**EXERCISE DESCRIPTION:** Look through the data below and count each line where the word "Moda" appears. Reply with the count alone.

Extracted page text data
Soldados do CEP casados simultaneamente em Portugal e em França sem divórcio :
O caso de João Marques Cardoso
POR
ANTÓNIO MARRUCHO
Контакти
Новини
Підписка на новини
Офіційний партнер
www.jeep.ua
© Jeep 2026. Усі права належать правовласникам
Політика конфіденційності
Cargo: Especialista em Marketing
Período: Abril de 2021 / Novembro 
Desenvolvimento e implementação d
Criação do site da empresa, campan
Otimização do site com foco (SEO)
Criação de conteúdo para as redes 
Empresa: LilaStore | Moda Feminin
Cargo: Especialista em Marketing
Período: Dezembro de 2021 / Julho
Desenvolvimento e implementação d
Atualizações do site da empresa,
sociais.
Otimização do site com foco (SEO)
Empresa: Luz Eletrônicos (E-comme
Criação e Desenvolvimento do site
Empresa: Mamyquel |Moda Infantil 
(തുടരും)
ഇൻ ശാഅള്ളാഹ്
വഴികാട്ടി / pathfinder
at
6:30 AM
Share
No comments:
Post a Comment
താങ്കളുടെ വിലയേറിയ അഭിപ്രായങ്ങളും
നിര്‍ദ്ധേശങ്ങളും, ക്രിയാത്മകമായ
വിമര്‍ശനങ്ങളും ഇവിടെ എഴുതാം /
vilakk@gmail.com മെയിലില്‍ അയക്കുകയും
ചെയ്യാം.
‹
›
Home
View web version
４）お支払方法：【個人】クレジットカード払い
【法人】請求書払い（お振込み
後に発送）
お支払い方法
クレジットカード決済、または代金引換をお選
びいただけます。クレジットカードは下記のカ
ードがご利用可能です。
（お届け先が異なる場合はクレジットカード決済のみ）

...

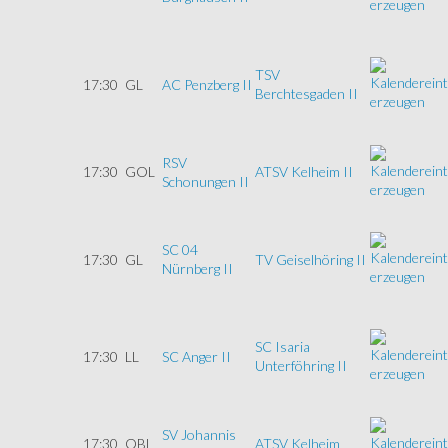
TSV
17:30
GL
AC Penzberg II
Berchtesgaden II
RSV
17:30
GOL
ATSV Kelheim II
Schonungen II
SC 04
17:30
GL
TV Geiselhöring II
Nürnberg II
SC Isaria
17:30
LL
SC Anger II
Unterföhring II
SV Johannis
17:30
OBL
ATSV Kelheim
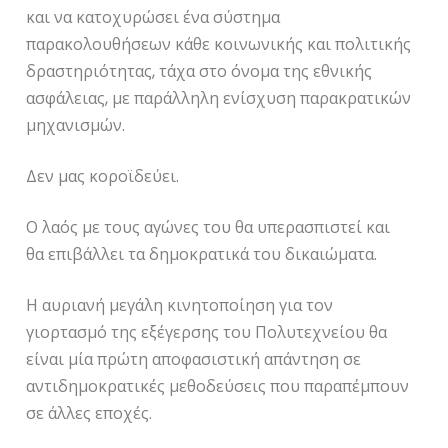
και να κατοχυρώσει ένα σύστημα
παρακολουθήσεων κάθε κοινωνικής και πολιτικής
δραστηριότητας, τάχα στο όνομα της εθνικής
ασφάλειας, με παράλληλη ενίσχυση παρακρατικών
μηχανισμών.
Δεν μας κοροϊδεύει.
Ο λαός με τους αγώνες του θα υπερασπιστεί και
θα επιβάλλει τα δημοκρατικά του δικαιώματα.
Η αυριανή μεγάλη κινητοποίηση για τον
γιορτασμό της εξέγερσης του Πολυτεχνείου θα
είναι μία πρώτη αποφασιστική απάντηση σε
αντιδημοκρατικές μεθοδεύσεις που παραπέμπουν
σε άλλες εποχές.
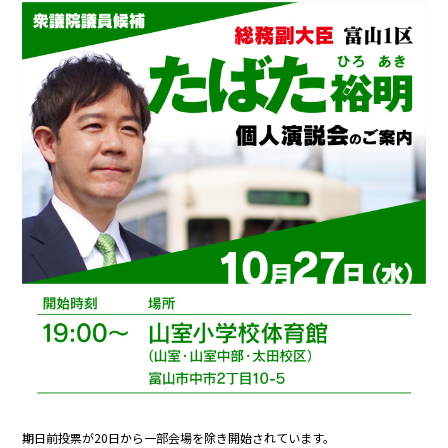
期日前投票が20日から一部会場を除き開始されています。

**ANSWER BOX:** 2